Do this:
Put every line of the rows below into a JSON list of strings, one string per line, and leave out blank lines.

⟨

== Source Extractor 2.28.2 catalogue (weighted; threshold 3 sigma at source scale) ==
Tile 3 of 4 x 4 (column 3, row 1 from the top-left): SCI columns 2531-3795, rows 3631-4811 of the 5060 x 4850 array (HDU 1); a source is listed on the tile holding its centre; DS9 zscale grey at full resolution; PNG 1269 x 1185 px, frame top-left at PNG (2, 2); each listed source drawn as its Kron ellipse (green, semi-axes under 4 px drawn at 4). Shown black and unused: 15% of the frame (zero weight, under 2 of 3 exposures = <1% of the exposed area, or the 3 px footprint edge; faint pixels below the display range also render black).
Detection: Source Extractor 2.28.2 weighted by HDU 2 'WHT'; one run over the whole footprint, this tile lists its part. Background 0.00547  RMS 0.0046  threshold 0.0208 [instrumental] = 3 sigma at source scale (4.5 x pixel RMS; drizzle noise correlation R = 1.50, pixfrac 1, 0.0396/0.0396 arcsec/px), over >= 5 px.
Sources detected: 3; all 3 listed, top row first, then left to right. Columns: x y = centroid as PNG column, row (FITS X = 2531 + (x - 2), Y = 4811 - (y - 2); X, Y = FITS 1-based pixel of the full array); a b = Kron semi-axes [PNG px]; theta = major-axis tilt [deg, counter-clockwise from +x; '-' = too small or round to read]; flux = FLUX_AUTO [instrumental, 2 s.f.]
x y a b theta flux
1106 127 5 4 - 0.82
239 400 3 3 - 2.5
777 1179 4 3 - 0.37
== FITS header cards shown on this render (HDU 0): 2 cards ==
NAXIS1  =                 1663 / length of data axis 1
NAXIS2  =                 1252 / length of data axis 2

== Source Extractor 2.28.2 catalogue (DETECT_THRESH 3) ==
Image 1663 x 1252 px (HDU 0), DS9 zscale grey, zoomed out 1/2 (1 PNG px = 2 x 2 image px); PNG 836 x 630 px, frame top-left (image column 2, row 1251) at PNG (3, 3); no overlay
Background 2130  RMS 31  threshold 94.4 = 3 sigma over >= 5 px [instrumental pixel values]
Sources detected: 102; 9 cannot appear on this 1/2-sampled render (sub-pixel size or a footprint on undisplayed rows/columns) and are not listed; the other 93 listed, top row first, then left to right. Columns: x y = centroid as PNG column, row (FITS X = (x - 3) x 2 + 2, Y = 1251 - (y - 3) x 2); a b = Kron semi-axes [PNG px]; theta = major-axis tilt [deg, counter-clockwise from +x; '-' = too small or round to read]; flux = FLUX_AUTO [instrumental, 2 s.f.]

⟩

Result for this task:
[
  "== Source Extractor 2.28.2 catalogue (weighted; threshold 3 sigma at source scale) ==",
  "Tile 3 of 4 x 4 (column 3, row 1 from the top-left): SCI columns 2531-3795, rows 3631-4811 of the 5060 x 4850 array (HDU 1); a source is listed on the tile holding its centre; DS9 zscale grey at full resolution; PNG 1269 x 1185 px, frame top-left at PNG (2, 2); each listed source drawn as its Kron ellipse (green, semi-axes under 4 px drawn at 4). Shown black and unused: 15% of the frame (zero weight, under 2 of 3 exposures = <1% of the exposed area, or the 3 px footprint edge; faint pixels below the display range also render black).",
  "Detection: Source Extractor 2.28.2 weighted by HDU 2 'WHT'; one run over the whole footprint, this tile lists its part. Background 0.00547  RMS 0.0046  threshold 0.0208 [instrumental] = 3 sigma at source scale (4.5 x pixel RMS; drizzle noise correlation R = 1.50, pixfrac 1, 0.0396/0.0396 arcsec/px), over >= 5 px.",
  "Sources detected: 3; all 3 listed, top row first, then left to right. Columns: x y = centroid as PNG column, row (FITS X = 2531 + (x - 2), Y = 4811 - (y - 2); X, Y = FITS 1-based pixel of the full array); a b = Kron semi-axes [PNG px]; theta = major-axis tilt [deg, counter-clockwise from +x; '-' = too small or round to read]; flux = FLUX_AUTO [instrumental, 2 s.f.]",
  "x y a b theta flux",
  "1106 127 5 4 - 0.82",
  "239 400 3 3 - 2.5",
  "777 1179 4 3 - 0.37",
  "== FITS header cards shown on this render (HDU 0): 2 cards ==",
  "NAXIS1  =                 1663 / length of data axis 1",
  "NAXIS2  =                 1252 / length of data axis 2",
  "== Source Extractor 2.28.2 catalogue (DETECT_THRESH 3) ==",
  "Image 1663 x 1252 px (HDU 0), DS9 zscale grey, zoomed out 1/2 (1 PNG px = 2 x 2 image px); PNG 836 x 630 px, frame top-left (image column 2, row 1251) at PNG (3, 3); no overlay",
  "Background 2130  RMS 31  threshold 94.4 = 3 sigma over >= 5 px [instrumental pixel values]",
  "Sources detected: 102; 9 cannot appear on this 1/2-sampled render (sub-pixel size or a footprint on undisplayed rows/columns) and are not listed; the other 93 listed, top row first, then left to right. Columns: x y = centroid as PNG column, row (FITS X = (x - 3) x 2 + 2, Y = 1251 - (y - 3) x 2); a b = Kron semi-axes [PNG px]; theta = major-axis tilt [deg, counter-clockwise from +x; '-' = too small or round to read]; flux = FLUX_AUTO [instrumental, 2 s.f.]"
]